:: PAGE ::

▬▬▬▬▬▬▬▬▬▬

It wasn’t so much that she had the perfect body (which she did), it was the fact that she looked like she just stepped straight out of a commercial, or a movie, or some kind of high-class photoshoot.  Her outfit, her hair, her incredible mile-long legs balanced elegantly on high wedge heels… As she bent through the window of her spotless Mercedes convertible, reaching for something for something on the passenger seat, the soft, elegant folds of her skirt blew playfully in the wind.

Dude, I definitely don’t bat for the other team, but even I was craning my neck over my shoulder to get a second look.

As traffic pulled me past I happened to glance down and took stock of myself:

  • Size 14 Kohl’s skirt – slightly wrinkled.  Still covered in a small amount of cat hair from this morning.

▬▬▬▬▬▬▬▬▬▬

:: INFORMATION SHOWN ::
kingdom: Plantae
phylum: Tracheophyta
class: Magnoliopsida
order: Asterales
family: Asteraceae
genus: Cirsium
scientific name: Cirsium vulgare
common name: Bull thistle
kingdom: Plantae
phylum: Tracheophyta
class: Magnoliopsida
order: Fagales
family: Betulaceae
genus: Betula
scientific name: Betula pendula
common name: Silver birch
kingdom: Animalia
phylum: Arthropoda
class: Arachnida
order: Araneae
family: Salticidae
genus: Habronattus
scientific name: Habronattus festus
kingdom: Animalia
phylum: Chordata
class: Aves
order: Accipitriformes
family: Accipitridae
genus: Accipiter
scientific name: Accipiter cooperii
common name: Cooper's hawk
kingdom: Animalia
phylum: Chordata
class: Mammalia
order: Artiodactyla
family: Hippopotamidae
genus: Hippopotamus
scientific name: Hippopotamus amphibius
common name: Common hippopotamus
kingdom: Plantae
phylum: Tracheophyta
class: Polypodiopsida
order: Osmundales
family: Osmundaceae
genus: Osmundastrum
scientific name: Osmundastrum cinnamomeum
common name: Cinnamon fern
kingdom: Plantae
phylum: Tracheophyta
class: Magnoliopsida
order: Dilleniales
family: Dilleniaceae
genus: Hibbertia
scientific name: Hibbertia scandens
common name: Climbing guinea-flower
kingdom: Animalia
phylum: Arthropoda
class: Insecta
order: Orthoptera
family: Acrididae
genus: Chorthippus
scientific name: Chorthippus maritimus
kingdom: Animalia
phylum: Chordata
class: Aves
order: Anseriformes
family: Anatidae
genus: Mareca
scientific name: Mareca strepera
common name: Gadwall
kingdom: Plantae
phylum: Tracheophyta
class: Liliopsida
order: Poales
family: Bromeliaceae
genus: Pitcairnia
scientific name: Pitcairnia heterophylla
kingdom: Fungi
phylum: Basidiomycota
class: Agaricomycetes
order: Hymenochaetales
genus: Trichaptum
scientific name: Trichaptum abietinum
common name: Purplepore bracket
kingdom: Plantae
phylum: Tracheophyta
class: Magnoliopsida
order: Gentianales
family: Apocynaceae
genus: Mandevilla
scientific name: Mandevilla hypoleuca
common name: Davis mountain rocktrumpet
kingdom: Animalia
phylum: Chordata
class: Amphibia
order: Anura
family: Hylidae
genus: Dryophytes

▬▬▬▬▬▬▬▬▬▬

:: WORK TO COMPLETE ::
**a.** Do the following statements agree with the passage about the woman in the Mercedes? For each, answer yes or no and quote the deciding words of the passage. (i) The woman's car was a Mercedes convertible. (ii) The narrator's skirt was a size 12. (iii) The woman was wearing flat shoes.
**b.** Reproduce the part of the passage about the woman in the Mercedes that opens with the words containing "It wasn’t so" and closes with "from this morning.".

:: ANSWERS TO EACH TASK ::
**a.**
(i) Yes: "her spotless Mercedes convertible"
(ii) No: "Size 14 Kohl’s skirt"
(iii) No: "balanced elegantly on high wedge heels"

**b.**
It wasn’t so much that she had the perfect body (which she did), it was the fact that she looked like she just stepped straight out of a commercial, or a movie, or some kind of high-class photoshoot.  Her outfit, her hair, her incredible mile-long legs balanced elegantly on high wedge heels… As she bent through the window of her spotless Mercedes convertible, reaching for something for something on the passenger seat, the soft, elegant folds of her skirt blew playfully in the wind.

Dude, I definitely don’t bat for the other team, but even I was craning my neck over my shoulder to get a second look.

As traffic pulled me past I happened to glance down and took stock of myself:

  • Size 14 Kohl’s skirt – slightly wrinkled.  Still covered in a small amount of cat hair from this morning.